In case the incident has occurred after all and cannot be closed by disabling an individual detection method, then urgent actions are taken to rectify the situation and allow the problem to be solved quickly and effectively. In this case, we may roll back the databases to a stable release that does not require any additional testing. To be honest, we have not resorted to this method in practice, as there has been no occasion for that thus far. In fact, we’ve only ever used it during our training exercises.
Speaking of training exercises…
Prevention is better than a cure
Not everything can be foreseen, and even if every eventuality were provided for, it would be good to know how certain measures would work in practice. Waiting for a real incident to happen isn’t necessary, as there is always the option of modeling.
Periodically, we conduct internal training exercises to confirm the “combat readiness” of our staff and the effectiveness of our methods for preventing false positives.
The training exercises are focused on full-blown imitation of diverse emergency scenarios in order to see if all of the systems and experts act according to plan. Several divisions of technical and service departments are simultaneously involved in the training exercises. These exercises are scheduled for a weekends and are based on a scrupulously thought-out scenario.
After training, we analyze each division for its performance, improve the documentation and implement changes for the involved systems and processes.
Sometimes during the training process, we discover new risks that had previously gone unnoticed. A more systematic discovery of those risks is achieved through brainstorming potential problems in the areas of technologies, processes and products. After all, technologies, processes, and products are constantly being developed, and any change brings about new risks.
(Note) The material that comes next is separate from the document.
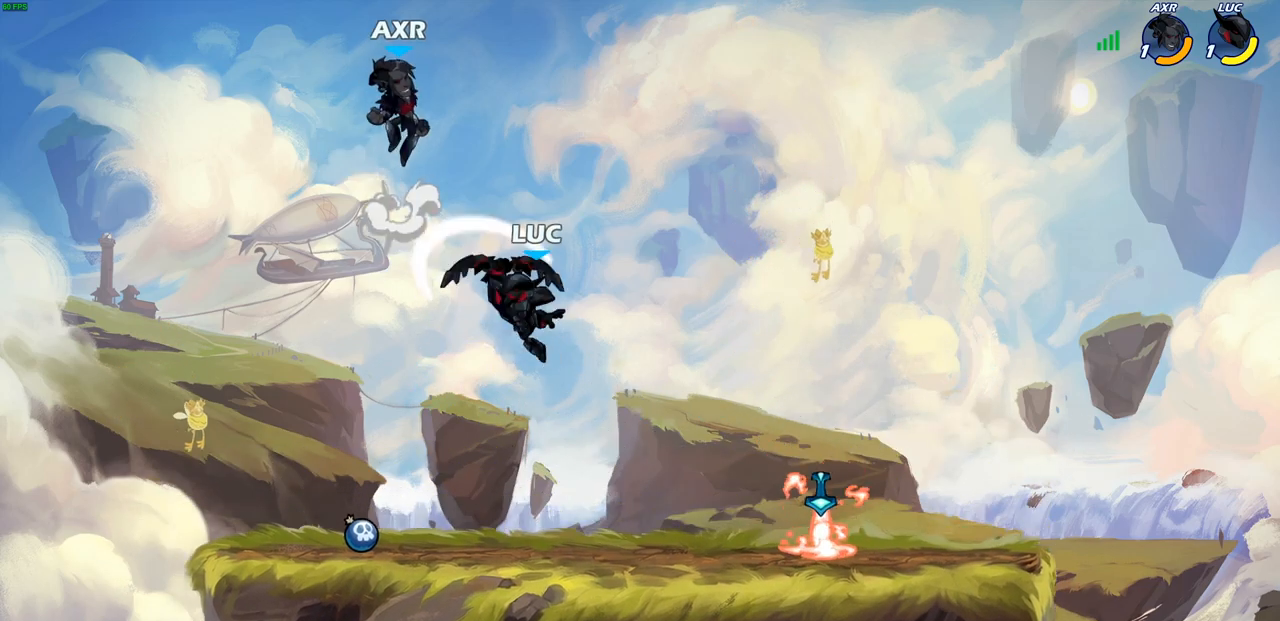
{"buttons": [], "left_stick": "up-right", "right_stick": "center", "events": [[233, "left_stick", "right"], [317, "left_stick", "up-right"], [350, "SQUARE", "down"], [433, "SQUARE", "up"]]}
Finally, we work systematically on eradicating root causes for all of the incidents, risks, and problems that were uncovered during our training exercises.
It goes without saying that all of the systems that are responsible for quality control are duplicated and are maintained day and night by the team of experts on duty. A fault in any one system will lead to transitioning over to a duplicate system while the fault itself is immediately addressed.
False positives cannot be avoided completely, but it is possible to lower their rate considerably to minimize their aftermath. This does require substantial investments, technological maturity, and resources from developers of cybersecurity solutions. Yet, these efforts provide a smooth experience for our users and corporate clients. These efforts are imperative and are within the scope of duties of each reliable developer.
Reliability is our creed. Instead of relying on one protection technology, we employ a multi-tier security approach. Protection against false positives is arranged in the same way – it is multi-tiered and duplicated multiple times. There is no other way since we are talking about the high-quality protection of our customers’ infrastructure.
At the same time, we succeed in finding and maintaining the optimal balance between the highest level of protection against cyberthreats and the the lowest level of false positives. This is confirmed by the results of independent tests in 2016: AV-Test.org, a German test laboratory, gave Kaspersky Endpoint Security eight awards at the same time, including Best Protection 2016 and Best Usability 2016.
In conclusion, I would like to note that high quality is not a result that ought to be achieved only once. This is a process that requires constant supervision and improvement, especially where the price of a possible mistake means the disruption of a customer’s business processes.